(Beginning of Data shown)

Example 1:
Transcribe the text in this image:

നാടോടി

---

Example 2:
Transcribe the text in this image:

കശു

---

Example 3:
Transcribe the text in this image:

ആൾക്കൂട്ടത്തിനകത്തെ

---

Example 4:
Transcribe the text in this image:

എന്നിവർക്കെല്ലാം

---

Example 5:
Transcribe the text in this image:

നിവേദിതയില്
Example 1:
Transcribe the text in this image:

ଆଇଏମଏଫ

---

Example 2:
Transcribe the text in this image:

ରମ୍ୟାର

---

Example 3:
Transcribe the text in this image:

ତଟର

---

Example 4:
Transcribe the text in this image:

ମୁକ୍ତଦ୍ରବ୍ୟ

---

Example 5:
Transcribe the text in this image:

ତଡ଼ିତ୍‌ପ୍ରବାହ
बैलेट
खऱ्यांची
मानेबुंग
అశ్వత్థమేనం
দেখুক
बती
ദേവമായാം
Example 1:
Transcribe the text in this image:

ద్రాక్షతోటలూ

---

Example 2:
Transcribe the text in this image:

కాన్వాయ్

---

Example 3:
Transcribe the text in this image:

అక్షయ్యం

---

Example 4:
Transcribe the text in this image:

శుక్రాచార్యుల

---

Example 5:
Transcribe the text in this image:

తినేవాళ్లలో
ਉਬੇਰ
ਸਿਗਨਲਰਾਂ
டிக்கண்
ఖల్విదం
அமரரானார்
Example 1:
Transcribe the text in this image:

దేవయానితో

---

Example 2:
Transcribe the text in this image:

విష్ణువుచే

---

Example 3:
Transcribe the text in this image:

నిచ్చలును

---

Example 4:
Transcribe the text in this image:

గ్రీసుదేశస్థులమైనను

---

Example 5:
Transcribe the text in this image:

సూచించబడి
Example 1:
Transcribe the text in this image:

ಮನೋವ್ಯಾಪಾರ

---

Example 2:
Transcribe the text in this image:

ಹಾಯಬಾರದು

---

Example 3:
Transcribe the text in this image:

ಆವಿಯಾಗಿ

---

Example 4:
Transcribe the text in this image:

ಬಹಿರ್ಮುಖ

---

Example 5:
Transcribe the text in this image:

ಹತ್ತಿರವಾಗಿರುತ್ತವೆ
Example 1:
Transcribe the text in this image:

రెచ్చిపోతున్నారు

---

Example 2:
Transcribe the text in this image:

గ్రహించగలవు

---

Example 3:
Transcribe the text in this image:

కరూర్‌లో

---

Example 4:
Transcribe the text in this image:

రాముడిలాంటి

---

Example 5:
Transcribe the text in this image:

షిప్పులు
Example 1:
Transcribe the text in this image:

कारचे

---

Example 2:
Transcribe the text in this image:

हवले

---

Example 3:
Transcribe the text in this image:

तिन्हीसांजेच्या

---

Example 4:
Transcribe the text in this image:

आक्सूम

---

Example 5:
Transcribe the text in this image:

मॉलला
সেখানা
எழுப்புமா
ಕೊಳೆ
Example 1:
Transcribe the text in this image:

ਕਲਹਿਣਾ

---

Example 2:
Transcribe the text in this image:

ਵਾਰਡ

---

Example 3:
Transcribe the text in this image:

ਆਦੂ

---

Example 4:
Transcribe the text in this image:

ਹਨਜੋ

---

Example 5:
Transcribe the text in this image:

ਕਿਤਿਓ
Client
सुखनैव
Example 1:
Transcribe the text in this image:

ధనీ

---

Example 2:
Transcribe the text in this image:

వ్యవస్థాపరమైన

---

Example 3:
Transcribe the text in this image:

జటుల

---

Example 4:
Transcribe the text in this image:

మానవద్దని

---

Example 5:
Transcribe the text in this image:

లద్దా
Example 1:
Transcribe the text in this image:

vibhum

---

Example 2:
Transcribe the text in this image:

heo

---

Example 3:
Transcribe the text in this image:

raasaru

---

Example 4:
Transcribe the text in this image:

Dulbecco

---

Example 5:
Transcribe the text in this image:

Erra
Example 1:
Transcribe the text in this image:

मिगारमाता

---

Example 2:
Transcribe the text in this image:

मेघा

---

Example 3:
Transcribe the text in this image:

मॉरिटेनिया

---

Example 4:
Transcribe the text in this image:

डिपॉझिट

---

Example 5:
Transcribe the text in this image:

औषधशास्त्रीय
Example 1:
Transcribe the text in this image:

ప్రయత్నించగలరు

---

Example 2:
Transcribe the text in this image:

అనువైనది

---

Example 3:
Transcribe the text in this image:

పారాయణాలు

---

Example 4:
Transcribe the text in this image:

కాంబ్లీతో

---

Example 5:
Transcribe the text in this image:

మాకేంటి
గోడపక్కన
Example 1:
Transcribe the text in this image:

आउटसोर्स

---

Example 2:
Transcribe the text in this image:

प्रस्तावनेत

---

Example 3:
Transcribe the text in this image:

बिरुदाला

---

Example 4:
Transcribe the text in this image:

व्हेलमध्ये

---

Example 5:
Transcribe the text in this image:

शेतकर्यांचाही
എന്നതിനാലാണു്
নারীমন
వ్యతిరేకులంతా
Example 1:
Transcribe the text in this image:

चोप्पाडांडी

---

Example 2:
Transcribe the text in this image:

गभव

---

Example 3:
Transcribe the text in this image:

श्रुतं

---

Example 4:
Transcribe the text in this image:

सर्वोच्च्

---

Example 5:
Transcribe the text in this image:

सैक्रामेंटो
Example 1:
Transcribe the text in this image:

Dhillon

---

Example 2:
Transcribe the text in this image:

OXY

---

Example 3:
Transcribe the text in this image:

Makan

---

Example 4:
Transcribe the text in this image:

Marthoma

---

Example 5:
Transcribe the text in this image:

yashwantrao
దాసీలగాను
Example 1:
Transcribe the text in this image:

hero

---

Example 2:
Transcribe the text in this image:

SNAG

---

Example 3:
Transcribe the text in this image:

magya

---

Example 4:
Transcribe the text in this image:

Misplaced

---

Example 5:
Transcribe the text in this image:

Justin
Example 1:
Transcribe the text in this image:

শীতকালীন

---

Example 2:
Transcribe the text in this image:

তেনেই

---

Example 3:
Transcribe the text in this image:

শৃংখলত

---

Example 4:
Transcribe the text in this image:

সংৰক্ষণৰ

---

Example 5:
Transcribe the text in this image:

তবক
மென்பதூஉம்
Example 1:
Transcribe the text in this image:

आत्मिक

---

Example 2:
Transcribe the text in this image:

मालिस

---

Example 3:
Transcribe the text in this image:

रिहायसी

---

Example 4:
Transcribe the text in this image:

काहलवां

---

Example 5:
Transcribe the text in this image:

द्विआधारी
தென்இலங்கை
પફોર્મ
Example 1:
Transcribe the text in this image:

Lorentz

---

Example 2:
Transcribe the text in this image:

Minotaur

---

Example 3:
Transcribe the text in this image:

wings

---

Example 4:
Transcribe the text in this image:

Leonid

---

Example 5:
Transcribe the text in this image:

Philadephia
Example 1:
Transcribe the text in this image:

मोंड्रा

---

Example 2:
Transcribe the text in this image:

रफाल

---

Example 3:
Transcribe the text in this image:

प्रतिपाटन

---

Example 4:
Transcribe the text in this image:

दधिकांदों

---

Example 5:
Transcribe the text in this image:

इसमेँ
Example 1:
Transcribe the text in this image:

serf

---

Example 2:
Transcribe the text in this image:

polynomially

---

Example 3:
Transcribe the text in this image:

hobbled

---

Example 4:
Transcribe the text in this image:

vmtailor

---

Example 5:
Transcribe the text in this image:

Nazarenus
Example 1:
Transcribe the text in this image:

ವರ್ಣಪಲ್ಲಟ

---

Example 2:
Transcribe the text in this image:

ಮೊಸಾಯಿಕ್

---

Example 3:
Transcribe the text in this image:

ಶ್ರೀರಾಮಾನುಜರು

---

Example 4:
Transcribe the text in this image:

(End of Data shown)

Try it: For this exercise, restate every record word for word.

Task output:
Example 1:
Transcribe the text in this image:

നാടോടി

---

Example 2:
Transcribe the text in this image:

കശു

---

Example 3:
Transcribe the text in this image:

ആൾക്കൂട്ടത്തിനകത്തെ

---

Example 4:
Transcribe the text in this image:

എന്നിവർക്കെല്ലാം

---

Example 5:
Transcribe the text in this image:

നിവേദിതയില്
Example 1:
Transcribe the text in this image:

ଆଇଏମଏଫ

---

Example 2:
Transcribe the text in this image:

ରମ୍ୟାର

---

Example 3:
Transcribe the text in this image:

ତଟର

---

Example 4:
Transcribe the text in this image:

ମୁକ୍ତଦ୍ରବ୍ୟ

---

Example 5:
Transcribe the text in this image:

ତଡ଼ିତ୍‌ପ୍ରବାହ
बैलेट
खऱ्यांची
मानेबुंग
అశ్వత్థమేనం
দেখুক
बती
ദേവമായാം
Example 1:
Transcribe the text in this image:

ద్రాక్షతోటలూ

---

Example 2:
Transcribe the text in this image:

కాన్వాయ్

---

Example 3:
Transcribe the text in this image:

అక్షయ్యం

---

Example 4:
Transcribe the text in this image:

శుక్రాచార్యుల

---

Example 5:
Transcribe the text in this image:

తినేవాళ్లలో
ਉਬੇਰ
ਸਿਗਨਲਰਾਂ
டிக்கண்
ఖల్విదం
அமரரானார்
Example 1:
Transcribe the text in this image:

దేవయానితో

---

Example 2:
Transcribe the text in this image:

విష్ణువుచే

---

Example 3:
Transcribe the text in this image:

నిచ్చలును

---

Example 4:
Transcribe the text in this image:

గ్రీసుదేశస్థులమైనను

---

Example 5:
Transcribe the text in this image:

సూచించబడి
Example 1:
Transcribe the text in this image:

ಮನೋವ್ಯಾಪಾರ

---

Example 2:
Transcribe the text in this image:

ಹಾಯಬಾರದು

---

Example 3:
Transcribe the text in this image:

ಆವಿಯಾಗಿ

---

Example 4:
Transcribe the text in this image:

ಬಹಿರ್ಮುಖ

---

Example 5:
Transcribe the text in this image:

ಹತ್ತಿರವಾಗಿರುತ್ತವೆ
Example 1:
Transcribe the text in this image:

రెచ్చిపోతున్నారు

---

Example 2:
Transcribe the text in this image:

గ్రహించగలవు

---

Example 3:
Transcribe the text in this image:

కరూర్‌లో

---

Example 4:
Transcribe the text in this image:

రాముడిలాంటి

---

Example 5:
Transcribe the text in this image:

షిప్పులు
Example 1:
Transcribe the text in this image:

कारचे

---

Example 2:
Transcribe the text in this image:

हवले

---

Example 3:
Transcribe the text in this image:

तिन्हीसांजेच्या

---

Example 4:
Transcribe the text in this image:

आक्सूम

---

Example 5:
Transcribe the text in this image:

मॉलला
সেখানা
எழுப்புமா
ಕೊಳೆ
Example 1:
Transcribe the text in this image:

ਕਲਹਿਣਾ

---

Example 2:
Transcribe the text in this image:

ਵਾਰਡ

---

Example 3:
Transcribe the text in this image:

ਆਦੂ

---

Example 4:
Transcribe the text in this image:

ਹਨਜੋ

---

Example 5:
Transcribe the text in this image:

ਕਿਤਿਓ
Client
सुखनैव
Example 1:
Transcribe the text in this image:

ధనీ

---

Example 2:
Transcribe the text in this image:

వ్యవస్థాపరమైన

---

Example 3:
Transcribe the text in this image:

జటుల

---

Example 4:
Transcribe the text in this image:

మానవద్దని

---

Example 5:
Transcribe the text in this image:

లద్దా
Example 1:
Transcribe the text in this image:

vibhum

---

Example 2:
Transcribe the text in this image:

heo

---

Example 3:
Transcribe the text in this image:

raasaru

---

Example 4:
Transcribe the text in this image:

Dulbecco

---

Example 5:
Transcribe the text in this image:

Erra
Example 1:
Transcribe the text in this image:

मिगारमाता

---

Example 2:
Transcribe the text in this image:

मेघा

---

Example 3:
Transcribe the text in this image:

मॉरिटेनिया

---

Example 4:
Transcribe the text in this image:

डिपॉझिट

---

Example 5:
Transcribe the text in this image:

औषधशास्त्रीय
Example 1:
Transcribe the text in this image:

ప్రయత్నించగలరు

---

Example 2:
Transcribe the text in this image:

అనువైనది

---

Example 3:
Transcribe the text in this image:

పారాయణాలు

---

Example 4:
Transcribe the text in this image:

కాంబ్లీతో

---

Example 5:
Transcribe the text in this image:

మాకేంటి
గోడపక్కన
Example 1:
Transcribe the text in this image:

आउटसोर्स

---

Example 2:
Transcribe the text in this image:

प्रस्तावनेत

---

Example 3:
Transcribe the text in this image:

बिरुदाला

---

Example 4:
Transcribe the text in this image:

व्हेलमध्ये

---

Example 5:
Transcribe the text in this image:

शेतकर्यांचाही
എന്നതിനാലാണു്
নারীমন
వ్యతిరేకులంతా
Example 1:
Transcribe the text in this image:

चोप्पाडांडी

---

Example 2:
Transcribe the text in this image:

गभव

---

Example 3:
Transcribe the text in this image:

श्रुतं

---

Example 4:
Transcribe the text in this image:

सर्वोच्च्

---

Example 5:
Transcribe the text in this image:

सैक्रामेंटो
Example 1:
Transcribe the text in this image:

Dhillon

---

Example 2:
Transcribe the text in this image:

OXY

---

Example 3:
Transcribe the text in this image:

Makan

---

Example 4:
Transcribe the text in this image:

Marthoma

---

Example 5:
Transcribe the text in this image:

yashwantrao
దాసీలగాను
Example 1:
Transcribe the text in this image:

hero

---

Example 2:
Transcribe the text in this image:

SNAG

---

Example 3:
Transcribe the text in this image:

magya

---

Example 4:
Transcribe the text in this image:

Misplaced

---

Example 5:
Transcribe the text in this image:

Justin
Example 1:
Transcribe the text in this image:

শীতকালীন

---

Example 2:
Transcribe the text in this image:

তেনেই

---

Example 3:
Transcribe the text in this image:

শৃংখলত

---

Example 4:
Transcribe the text in this image:

সংৰক্ষণৰ

---

Example 5:
Transcribe the text in this image:

তবক
மென்பதூஉம்
Example 1:
Transcribe the text in this image:

आत्मिक

---

Example 2:
Transcribe the text in this image:

मालिस

---

Example 3:
Transcribe the text in this image:

रिहायसी

---

Example 4:
Transcribe the text in this image:

काहलवां

---

Example 5:
Transcribe the text in this image:

द्विआधारी
தென்இலங்கை
પફોર્મ
Example 1:
Transcribe the text in this image:

Lorentz

---

Example 2:
Transcribe the text in this image:

Minotaur

---

Example 3:
Transcribe the text in this image:

wings

---

Example 4:
Transcribe the text in this image:

Leonid

---

Example 5:
Transcribe the text in this image:

Philadephia
Example 1:
Transcribe the text in this image:

मोंड्रा

---

Example 2:
Transcribe the text in this image:

रफाल

---

Example 3:
Transcribe the text in this image:

प्रतिपाटन

---

Example 4:
Transcribe the text in this image:

दधिकांदों

---

Example 5:
Transcribe the text in this image:

इसमेँ
Example 1:
Transcribe the text in this image:

serf

---

Example 2:
Transcribe the text in this image:

polynomially

---

Example 3:
Transcribe the text in this image:

hobbled

---

Example 4:
Transcribe the text in this image:

vmtailor

---

Example 5:
Transcribe the text in this image:

Nazarenus
Example 1:
Transcribe the text in this image:

ವರ್ಣಪಲ್ಲಟ

---

Example 2:
Transcribe the text in this image:

ಮೊಸಾಯಿಕ್

---

Example 3:
Transcribe the text in this image:

ಶ್ರೀರಾಮಾನುಜರು

---

Example 4:
Transcribe the text in this image:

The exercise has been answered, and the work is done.